• Breaking News

    22 Mart 2017 Çarşamba

    Geleceğin Teknolojisi ve Batı Dünyası

    Politik yönelim ne olursa olsun ve bireysel bağlam ne olursa olsun, insan acısının gözü her zaman travmatiktir. Açlık çeken Afrikalı çocukların, şarapnel yaralı Suriyeli kız öğrencilerin, Burka'd Afgan kadınlarının ve beyin yıkanmış Kuzey Koreli ailelerin fotoğraflarıyla karşılaştığımızda insanlar doğal olarak üzgündü. Olması tasarlanan yol budur. Daha doğuştan olan az şey var.

    Geleceğin Teknolojisi ve Batı Dünyası
    Bu yatkınlık göz önüne alındığında, "insancıllık" argümanları genelde bir kitleyi ve genelde (oradan) politik çoğunluğu bulacaktır. Örneğin, Amerikalıların iPadleri ve büyük boyutlu milkshake'lere sahip olmalarının 'adil' olmadığı ve Mali halkların yalnızca şişe tepeleri ve kanalizasyon su birikintileri olması görüşü çoğu kişinin rahatlıkla tartışabileceğini düşünmüyordu. Kim elitist veya sosyal bir Darwinist olarak görülmek isterdi ki? Kimse.

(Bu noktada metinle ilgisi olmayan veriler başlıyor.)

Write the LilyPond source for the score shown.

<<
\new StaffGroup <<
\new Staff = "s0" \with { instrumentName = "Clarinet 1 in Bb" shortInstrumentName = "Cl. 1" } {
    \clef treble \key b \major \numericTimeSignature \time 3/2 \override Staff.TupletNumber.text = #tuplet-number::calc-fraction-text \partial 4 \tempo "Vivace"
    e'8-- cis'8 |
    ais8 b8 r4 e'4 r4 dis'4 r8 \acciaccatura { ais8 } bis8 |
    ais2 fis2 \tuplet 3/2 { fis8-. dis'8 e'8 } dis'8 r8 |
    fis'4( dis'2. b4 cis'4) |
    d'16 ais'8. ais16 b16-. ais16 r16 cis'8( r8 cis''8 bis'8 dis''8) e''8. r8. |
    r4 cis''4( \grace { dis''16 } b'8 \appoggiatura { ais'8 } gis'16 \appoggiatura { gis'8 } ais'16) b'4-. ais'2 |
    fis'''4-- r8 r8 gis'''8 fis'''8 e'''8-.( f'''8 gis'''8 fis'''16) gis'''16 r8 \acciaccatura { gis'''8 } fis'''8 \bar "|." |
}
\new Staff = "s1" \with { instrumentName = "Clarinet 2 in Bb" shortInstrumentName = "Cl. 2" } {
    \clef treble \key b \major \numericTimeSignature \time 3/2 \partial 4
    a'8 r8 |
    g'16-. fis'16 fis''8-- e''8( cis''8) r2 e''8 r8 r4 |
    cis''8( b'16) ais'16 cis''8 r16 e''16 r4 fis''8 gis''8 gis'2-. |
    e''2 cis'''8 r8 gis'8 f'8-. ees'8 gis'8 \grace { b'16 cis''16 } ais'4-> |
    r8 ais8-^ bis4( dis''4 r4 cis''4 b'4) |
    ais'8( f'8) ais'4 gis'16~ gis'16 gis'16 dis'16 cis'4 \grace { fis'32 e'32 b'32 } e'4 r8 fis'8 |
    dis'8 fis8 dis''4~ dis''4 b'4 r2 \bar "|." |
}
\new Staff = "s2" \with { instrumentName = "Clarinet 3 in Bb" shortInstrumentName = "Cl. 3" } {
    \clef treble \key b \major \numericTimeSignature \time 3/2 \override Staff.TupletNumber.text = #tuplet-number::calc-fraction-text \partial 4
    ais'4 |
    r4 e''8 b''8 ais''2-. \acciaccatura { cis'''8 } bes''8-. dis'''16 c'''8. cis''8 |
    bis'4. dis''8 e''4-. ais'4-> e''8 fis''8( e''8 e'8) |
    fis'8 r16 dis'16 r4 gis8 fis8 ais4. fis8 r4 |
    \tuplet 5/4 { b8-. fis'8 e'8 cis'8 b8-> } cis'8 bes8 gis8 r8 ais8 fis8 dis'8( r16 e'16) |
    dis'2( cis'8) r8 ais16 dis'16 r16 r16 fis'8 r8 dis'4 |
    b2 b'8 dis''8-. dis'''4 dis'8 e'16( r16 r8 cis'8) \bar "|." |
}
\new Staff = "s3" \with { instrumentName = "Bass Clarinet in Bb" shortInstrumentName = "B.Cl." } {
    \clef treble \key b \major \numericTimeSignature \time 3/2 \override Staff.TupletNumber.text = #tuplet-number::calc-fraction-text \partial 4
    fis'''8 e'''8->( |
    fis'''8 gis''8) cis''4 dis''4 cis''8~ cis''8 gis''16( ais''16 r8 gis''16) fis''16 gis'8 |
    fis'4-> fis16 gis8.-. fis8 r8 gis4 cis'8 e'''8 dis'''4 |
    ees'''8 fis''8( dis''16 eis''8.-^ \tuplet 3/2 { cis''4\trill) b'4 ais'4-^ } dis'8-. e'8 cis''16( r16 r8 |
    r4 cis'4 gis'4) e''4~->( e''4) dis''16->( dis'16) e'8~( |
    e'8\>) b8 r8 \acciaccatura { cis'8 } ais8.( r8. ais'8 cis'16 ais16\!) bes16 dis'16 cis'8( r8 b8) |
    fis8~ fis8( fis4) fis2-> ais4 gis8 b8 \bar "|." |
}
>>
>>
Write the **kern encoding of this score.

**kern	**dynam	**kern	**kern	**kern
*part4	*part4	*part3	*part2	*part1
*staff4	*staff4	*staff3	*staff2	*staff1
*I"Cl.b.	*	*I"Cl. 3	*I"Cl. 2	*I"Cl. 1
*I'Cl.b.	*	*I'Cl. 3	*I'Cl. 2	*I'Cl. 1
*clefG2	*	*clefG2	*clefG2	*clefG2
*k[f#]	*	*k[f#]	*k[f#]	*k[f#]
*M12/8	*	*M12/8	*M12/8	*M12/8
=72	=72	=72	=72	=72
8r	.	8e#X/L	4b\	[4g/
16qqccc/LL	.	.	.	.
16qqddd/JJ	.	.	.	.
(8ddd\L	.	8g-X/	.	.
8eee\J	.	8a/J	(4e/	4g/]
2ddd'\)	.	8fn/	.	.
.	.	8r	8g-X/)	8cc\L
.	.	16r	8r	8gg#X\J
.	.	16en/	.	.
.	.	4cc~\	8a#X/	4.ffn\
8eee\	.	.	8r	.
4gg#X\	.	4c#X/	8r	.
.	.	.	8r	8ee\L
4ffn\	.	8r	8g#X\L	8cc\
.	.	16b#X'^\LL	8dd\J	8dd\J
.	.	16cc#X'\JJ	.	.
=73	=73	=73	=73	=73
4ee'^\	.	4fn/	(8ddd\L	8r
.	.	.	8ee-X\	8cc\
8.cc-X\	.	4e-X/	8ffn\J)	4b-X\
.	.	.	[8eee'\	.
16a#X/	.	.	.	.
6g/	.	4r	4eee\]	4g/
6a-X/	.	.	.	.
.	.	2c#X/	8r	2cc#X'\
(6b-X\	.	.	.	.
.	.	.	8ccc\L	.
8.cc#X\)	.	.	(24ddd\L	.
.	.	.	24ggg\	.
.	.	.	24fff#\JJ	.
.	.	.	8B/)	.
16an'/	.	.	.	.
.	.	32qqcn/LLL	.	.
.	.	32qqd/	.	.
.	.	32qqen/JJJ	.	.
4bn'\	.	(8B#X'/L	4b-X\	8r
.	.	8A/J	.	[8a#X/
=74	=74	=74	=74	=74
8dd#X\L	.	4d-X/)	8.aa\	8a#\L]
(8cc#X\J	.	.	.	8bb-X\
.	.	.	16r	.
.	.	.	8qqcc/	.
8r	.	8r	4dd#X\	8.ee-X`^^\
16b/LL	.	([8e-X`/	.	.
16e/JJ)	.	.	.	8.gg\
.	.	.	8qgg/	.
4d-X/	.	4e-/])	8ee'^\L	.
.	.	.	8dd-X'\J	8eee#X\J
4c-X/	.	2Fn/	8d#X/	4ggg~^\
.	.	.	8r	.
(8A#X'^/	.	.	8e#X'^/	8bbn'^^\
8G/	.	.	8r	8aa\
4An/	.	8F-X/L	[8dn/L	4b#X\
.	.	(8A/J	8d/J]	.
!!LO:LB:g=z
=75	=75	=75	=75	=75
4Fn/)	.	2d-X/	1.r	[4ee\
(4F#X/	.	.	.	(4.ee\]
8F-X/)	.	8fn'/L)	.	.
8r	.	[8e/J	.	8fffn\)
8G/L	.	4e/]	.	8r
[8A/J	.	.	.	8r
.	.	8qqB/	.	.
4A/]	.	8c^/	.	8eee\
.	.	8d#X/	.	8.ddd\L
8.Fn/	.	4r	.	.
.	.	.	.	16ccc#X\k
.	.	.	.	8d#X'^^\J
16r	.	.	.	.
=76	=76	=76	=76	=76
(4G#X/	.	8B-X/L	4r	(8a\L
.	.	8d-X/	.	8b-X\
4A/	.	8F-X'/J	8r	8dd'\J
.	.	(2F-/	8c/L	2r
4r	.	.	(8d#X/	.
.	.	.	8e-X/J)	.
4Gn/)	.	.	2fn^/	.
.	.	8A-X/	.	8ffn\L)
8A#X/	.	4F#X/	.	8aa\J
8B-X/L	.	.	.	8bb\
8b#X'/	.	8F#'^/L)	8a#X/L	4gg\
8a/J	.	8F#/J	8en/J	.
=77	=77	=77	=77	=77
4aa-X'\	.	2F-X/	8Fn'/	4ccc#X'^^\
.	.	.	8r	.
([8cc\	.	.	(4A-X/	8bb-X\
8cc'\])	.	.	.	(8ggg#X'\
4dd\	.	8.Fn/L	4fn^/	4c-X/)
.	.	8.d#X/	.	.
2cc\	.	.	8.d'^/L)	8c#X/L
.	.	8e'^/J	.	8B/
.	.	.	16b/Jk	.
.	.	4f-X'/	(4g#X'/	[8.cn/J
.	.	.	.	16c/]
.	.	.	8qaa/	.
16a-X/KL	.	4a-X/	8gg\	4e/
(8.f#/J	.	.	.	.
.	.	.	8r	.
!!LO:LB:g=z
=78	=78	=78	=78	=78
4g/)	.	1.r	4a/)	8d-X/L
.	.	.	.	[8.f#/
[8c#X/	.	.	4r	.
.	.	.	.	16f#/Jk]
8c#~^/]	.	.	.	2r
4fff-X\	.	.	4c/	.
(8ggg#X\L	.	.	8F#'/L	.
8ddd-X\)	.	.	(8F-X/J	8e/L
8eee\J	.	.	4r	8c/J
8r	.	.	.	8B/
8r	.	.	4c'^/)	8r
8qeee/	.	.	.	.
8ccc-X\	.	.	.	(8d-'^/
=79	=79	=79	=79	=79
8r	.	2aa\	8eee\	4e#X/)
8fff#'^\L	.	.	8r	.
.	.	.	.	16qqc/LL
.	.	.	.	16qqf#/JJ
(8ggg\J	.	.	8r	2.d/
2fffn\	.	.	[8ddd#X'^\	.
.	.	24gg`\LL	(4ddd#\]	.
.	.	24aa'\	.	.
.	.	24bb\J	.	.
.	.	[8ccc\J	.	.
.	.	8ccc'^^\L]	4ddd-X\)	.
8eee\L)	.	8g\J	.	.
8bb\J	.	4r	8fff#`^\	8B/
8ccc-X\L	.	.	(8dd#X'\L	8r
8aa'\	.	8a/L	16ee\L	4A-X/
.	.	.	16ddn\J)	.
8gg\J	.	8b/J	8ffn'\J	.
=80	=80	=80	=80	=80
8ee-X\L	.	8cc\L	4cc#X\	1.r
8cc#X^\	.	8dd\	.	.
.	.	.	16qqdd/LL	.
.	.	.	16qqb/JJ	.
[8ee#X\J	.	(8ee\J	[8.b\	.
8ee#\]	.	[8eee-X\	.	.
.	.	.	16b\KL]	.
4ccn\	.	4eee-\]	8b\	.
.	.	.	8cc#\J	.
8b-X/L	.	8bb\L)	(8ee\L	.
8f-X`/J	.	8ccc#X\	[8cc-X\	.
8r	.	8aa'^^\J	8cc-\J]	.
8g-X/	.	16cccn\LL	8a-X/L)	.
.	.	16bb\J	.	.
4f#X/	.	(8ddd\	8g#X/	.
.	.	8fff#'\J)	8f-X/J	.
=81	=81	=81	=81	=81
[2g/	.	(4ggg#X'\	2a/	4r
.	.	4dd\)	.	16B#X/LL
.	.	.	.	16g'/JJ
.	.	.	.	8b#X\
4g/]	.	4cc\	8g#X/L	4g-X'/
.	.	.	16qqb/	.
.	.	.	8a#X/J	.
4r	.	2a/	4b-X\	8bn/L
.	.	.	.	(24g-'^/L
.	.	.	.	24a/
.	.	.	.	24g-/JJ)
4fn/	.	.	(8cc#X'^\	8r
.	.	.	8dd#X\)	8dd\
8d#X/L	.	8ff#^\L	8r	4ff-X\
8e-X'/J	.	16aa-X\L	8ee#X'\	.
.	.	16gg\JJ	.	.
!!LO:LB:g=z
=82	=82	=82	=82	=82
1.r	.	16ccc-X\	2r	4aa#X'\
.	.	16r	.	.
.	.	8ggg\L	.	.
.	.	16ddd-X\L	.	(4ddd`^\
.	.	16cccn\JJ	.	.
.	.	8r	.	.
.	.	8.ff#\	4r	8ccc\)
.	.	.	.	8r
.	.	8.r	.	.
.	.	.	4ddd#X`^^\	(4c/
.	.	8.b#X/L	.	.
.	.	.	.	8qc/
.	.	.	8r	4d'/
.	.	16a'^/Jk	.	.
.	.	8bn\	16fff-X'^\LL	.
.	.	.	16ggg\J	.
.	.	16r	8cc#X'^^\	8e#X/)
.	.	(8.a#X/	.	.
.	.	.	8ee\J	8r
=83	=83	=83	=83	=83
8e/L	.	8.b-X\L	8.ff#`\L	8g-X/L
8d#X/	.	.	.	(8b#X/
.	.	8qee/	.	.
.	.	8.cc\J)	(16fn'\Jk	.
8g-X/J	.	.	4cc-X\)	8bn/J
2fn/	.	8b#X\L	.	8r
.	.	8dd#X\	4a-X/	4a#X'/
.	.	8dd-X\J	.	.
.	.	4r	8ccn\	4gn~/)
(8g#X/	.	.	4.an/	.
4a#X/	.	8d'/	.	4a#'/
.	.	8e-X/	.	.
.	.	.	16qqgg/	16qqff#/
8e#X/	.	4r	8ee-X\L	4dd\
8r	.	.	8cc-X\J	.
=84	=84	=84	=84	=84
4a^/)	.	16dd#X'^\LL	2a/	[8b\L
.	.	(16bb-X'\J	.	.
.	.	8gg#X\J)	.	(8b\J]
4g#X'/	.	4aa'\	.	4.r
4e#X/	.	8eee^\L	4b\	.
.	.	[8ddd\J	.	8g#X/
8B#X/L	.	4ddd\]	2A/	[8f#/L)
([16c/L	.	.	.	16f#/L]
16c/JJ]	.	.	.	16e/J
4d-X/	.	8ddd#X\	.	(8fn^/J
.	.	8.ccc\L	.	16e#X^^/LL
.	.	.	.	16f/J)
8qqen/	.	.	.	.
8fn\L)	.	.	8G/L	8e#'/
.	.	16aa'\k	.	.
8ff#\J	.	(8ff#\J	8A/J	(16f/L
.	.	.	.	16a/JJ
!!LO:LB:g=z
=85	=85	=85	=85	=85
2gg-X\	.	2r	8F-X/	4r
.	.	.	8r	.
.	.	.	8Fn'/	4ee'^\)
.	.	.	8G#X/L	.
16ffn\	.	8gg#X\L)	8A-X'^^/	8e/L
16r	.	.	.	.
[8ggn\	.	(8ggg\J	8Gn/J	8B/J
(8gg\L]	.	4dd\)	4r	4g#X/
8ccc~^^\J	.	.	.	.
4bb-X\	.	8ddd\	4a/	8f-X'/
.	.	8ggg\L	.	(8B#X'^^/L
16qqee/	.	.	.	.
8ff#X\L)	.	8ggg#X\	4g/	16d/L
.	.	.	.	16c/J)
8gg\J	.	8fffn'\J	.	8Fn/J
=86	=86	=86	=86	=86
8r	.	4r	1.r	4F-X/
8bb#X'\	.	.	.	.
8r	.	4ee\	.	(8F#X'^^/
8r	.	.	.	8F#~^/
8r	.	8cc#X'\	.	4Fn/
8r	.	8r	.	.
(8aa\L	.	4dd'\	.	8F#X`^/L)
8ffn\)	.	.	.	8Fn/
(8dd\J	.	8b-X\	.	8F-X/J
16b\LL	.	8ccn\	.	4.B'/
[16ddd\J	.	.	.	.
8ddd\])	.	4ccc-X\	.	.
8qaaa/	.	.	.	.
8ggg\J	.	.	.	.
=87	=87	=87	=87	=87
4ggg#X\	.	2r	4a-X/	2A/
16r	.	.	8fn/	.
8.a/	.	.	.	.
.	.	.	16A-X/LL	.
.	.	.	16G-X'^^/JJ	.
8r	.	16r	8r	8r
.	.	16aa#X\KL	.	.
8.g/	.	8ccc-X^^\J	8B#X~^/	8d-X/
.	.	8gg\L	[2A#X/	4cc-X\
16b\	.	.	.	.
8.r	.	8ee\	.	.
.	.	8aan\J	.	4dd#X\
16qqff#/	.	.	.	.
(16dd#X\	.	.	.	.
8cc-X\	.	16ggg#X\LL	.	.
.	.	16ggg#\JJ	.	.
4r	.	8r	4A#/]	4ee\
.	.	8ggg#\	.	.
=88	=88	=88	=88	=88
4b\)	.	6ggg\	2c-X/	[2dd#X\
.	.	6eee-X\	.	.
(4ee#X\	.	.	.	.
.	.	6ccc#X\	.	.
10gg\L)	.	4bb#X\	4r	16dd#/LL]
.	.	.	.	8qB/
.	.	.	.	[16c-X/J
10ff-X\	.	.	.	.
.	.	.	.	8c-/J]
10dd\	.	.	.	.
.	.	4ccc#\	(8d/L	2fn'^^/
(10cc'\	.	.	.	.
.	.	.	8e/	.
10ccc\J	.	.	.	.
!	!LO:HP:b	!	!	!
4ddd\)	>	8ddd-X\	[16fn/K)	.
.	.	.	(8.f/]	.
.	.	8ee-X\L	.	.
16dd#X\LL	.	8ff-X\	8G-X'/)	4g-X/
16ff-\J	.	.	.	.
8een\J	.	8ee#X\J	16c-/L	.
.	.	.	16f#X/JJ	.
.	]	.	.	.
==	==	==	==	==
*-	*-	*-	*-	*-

    Bununla birlikte, hakikatin yararı için, bir noktada imtiyazlı kişilerin avantajları etrafında bir çizgi çizilmesi ve onların gasp edilmesini önlemesi gerektiğini düşünmeliyiz. Çünkü başarısız olursa, avantajlar şişen kitleler arasında birbirlerine ve çok az benzerliğe sahip olana kadar paylaşılacak, suya indirilecek veya tamamen çalınacaktır.

    Bu tür zorlu konular üzerine düşünmek için iyi bir zamandır. Çünkü şu anda Batı'nın müstehcen çıkarların tadını çıkarırsak, yakın gelecekteki gelişmeler bizi şaşkın bırakacaktır.

    Tarihte herhangi bir bilimsel devrimin eşiğinde yaşıyoruz. Gelişmekte olan yetkinliklerin AI, robotik, nanoteknoloji, yaşam sürüşü ve genetik manipülasyon birleşimi, bugün Amerika ile Mali arasındaki boşluğu önemsiz gibi göstermeyecektir. Dünyanın bir kısmı zaman içinde göz kamaştırıcı bir geleceğe doğru hızlanmak üzeredir ve diğer tüm parçalar ilkel bir öfkeli ve kırgın geçmişte solgun kalacaktır.

    Çoğu sıradan halk, Batı pazarında nelerin patlatılacağına dair hiçbir fikri yoktur. Tecrübeler tarafından yanlış bilgilendirilmişler, teknolojinin geçmişte olduğu gibi hızla ilerleyeceğini düşünüyorlar. Her ilerlemenin teknolojik gelişmenin hızlandığını fark etmiyorlar.
    Geleceğin Teknolojisi ve Batı Dünyası
    1980'de 20 yaşındaki bir askere, iPhone'lar, iPadler, uydu karşıtı silahlar ve hipersonik araçlar gibi bilim kurgu askeri uçaklar verildi. Ve yine de herkes şimdi yanında. Bu kadar kısa sürede ne kadarına ulaşıldığını anlamak için sağlıklı ve yaratıcı bir zihin ve bu tür 35 yıllık sıçrayışın yakında 5 yıl süreceğini, sonra 4, sonra 3'ü alacağını takdir etmek ...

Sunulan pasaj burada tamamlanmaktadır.